Watching these young combatants bond so closely together thousands of miles away from home and knowing that each day may be their last, is a very powerful and moving sight. Some of them who have already served several tours of duty remark that no relationship they have in their lives back home will ever be this close. Junger films them off-duty rough-horsing with each other or just letting them wax lyrically about being trigger happy with the favorite choice of guns, and its tough to remember that some of them are still teenagers.
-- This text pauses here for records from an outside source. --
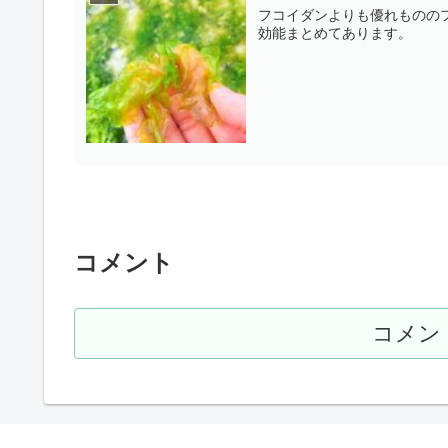
フコイダンよりも優れものの
効能まとめてあります。
コメント
コメン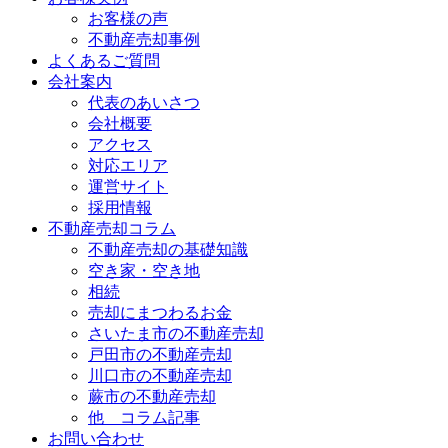
お客様の声
不動産売却事例
よくあるご質問
会社案内
代表のあいさつ
会社概要
アクセス
対応エリア
運営サイト
採用情報
不動産売却コラム
不動産売却の基礎知識
空き家・空き地
相続
売却にまつわるお金
さいたま市の不動産売却
戸田市の不動産売却
川口市の不動産売却
蕨市の不動産売却
他 コラム記事
お問い合わせ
One soldier takes pride in showing where his helmet was once the struck by a sniper’s bullet, whilst another admits that he thinks it is always fun shooting people.

Junger takes pains to be completely unpolitical about the regions instability but the soldiers although willingly doing their duty to protect the valley’s inhabitants, make no attempt to disguise both their distrust and distaste that these same men, happy enough to take American aid, also conspire with the Taliban too.  


Just like in their first movie, the most riveting parts are the ‘de-briefing’ interviews that Junger and Hetherington filmed with the men in Italy as they were en-route home.  Away from the battlefield their emotions range the whole gamut from those of regret and fear to an inexplicable longing to go back to the Korengal to do yet another tour of duty.  In fact somewhere along the line a point is made that the soldiers who just do a single tour before leaving the Army are usually the ones that have great psychological problems and greater difficulty in adjusting to a normal civilian life, than the ones that go back several times. 

It was probably not Junger’s intention at all but the the overall message that one cannot help but take away from seeing ‘Korengal’ is the sheer futility of war in general, and this one in particular. However, lest we forget the ultimate risk that these men take, he includes footage of the memorial service of Juan Sebastián Restrepo one of the very first casualties and who this base is named after.

P.S. This exceptional movie will be the last of its kind that we can expect from Junger, as he revealed at the Screening I attended that since Hetherington’s untimely death, he has stopped covering wars.